A Very Special Skip & Save
NBC, CBS
WHAT TO WATCH ON MONDAY NIGHT: Even with all of those premieres, there are still more new and returning series. So please accept this cheat sheet of suggestions on which premieres to Skip & Save from your overflowing Monday night DVR list: SKIP -- Minority Report: Just watch the 2002 Steven Spielberg film ("a virtuoso high-wire act," per Roger Ebert) which got it right the first time. SAVE -- Life in Pieces: Mostly we say, give it a try. Its vignette family sitcom style might not be for everyone, but it could be for you... the stacked cast is worth watching to a second episode, at least.

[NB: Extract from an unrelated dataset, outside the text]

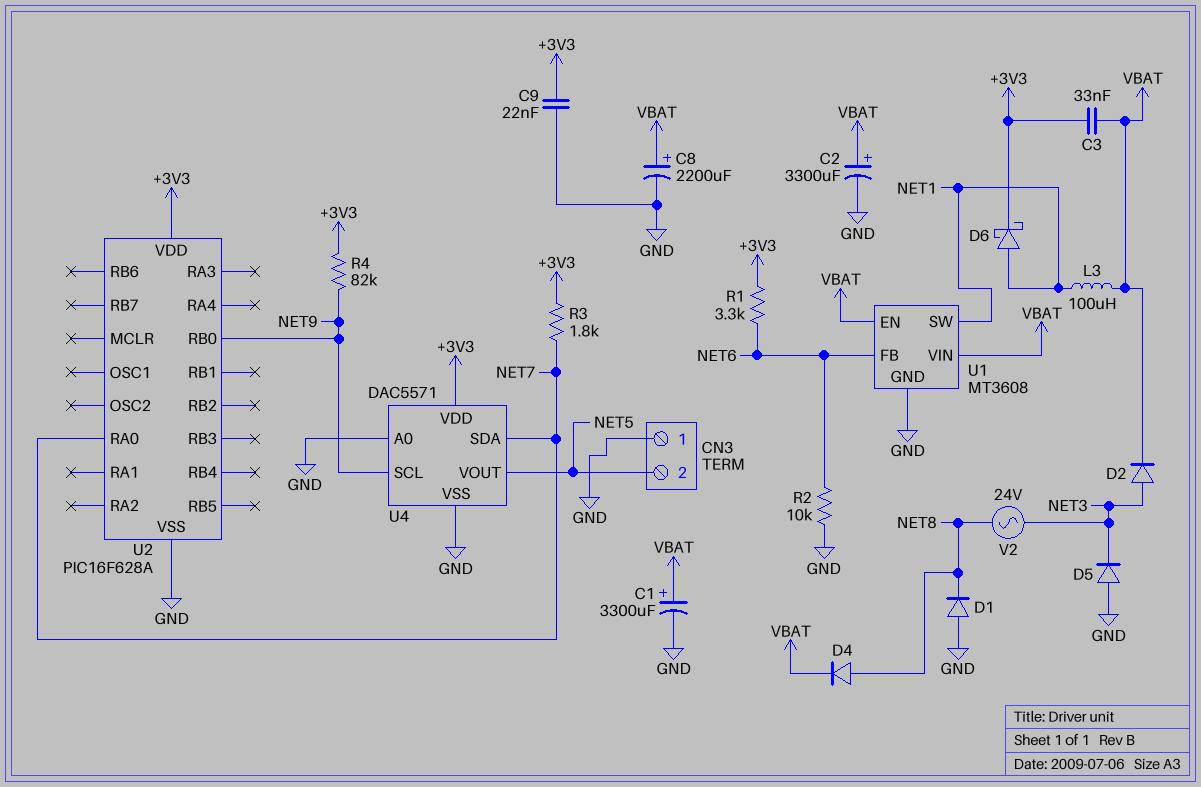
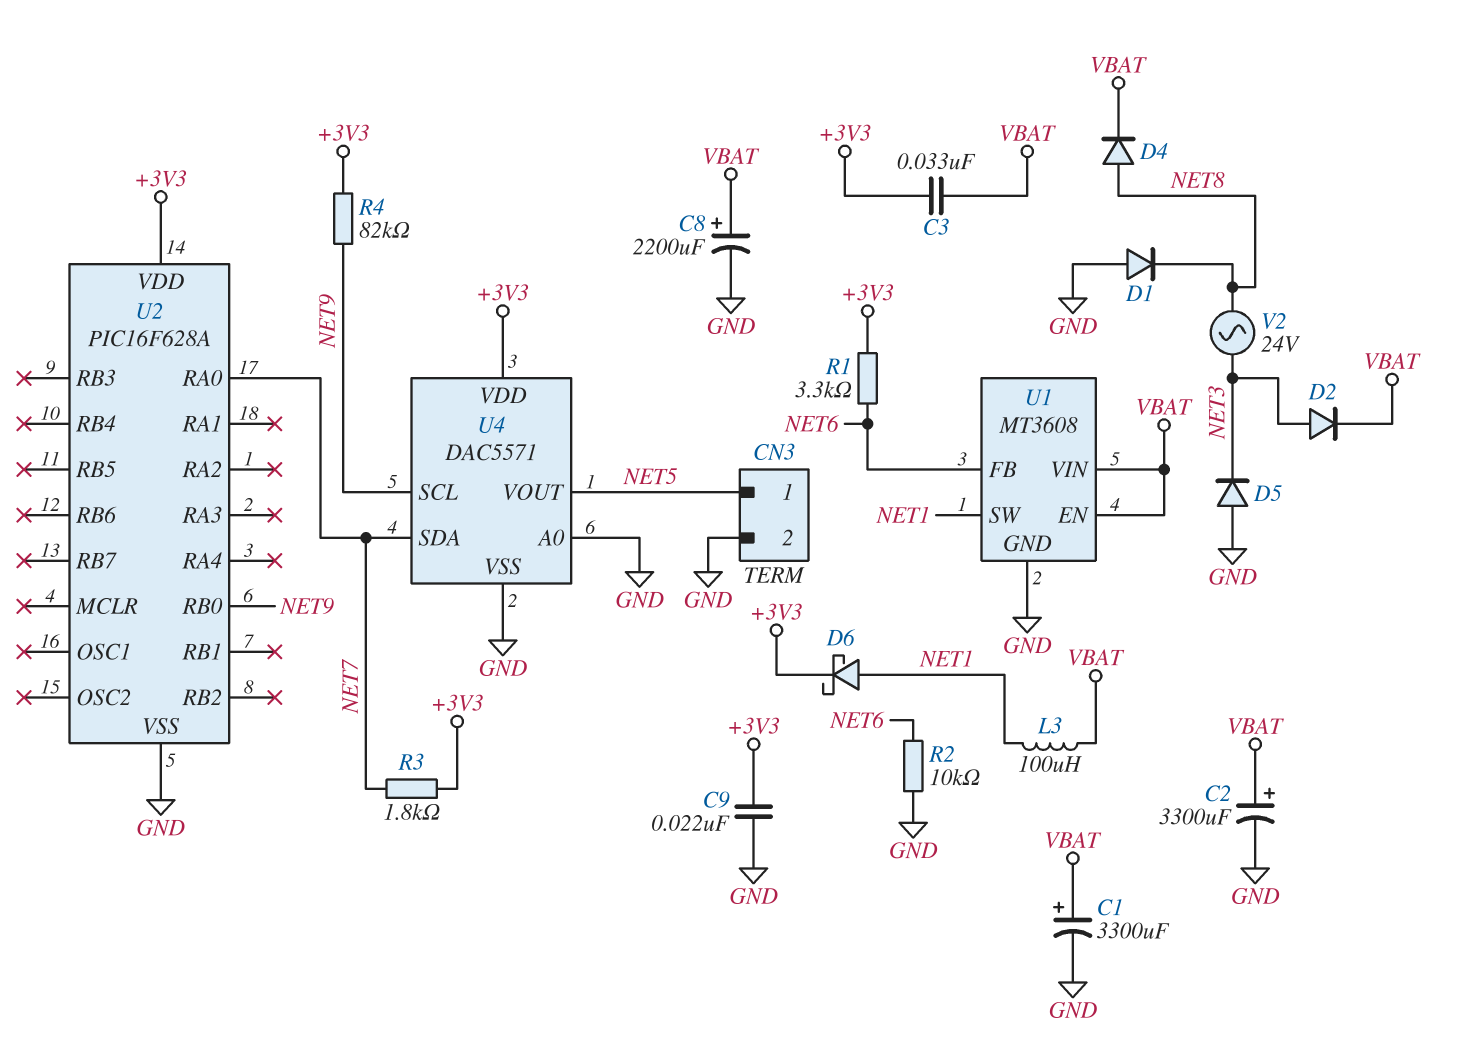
CN3 pin 1: GND -> NET5
CN3 pin 2: NET5 -> GND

SKIP -- Scorpion: The outlandish plot lines and forced relationships can feel pretty unrealistic, so unless you reeeeeally loved it the first go-round, you probably don't need to pick up Scorpion in season 2. But if you're a McPhee-head looking for a fix, by all means! SAVE -- Okay, it's already on its second week, but make sure you're keeping up with one heck of a Dancing With the Stars season: Alek Skarlatos is quickly becoming America's Heroic Sweetheart, Bindi Irwin will make you go from grinning to crying faster than Derek can count his Emmys, and Nick Carter is an adorable nervous wreck to root for.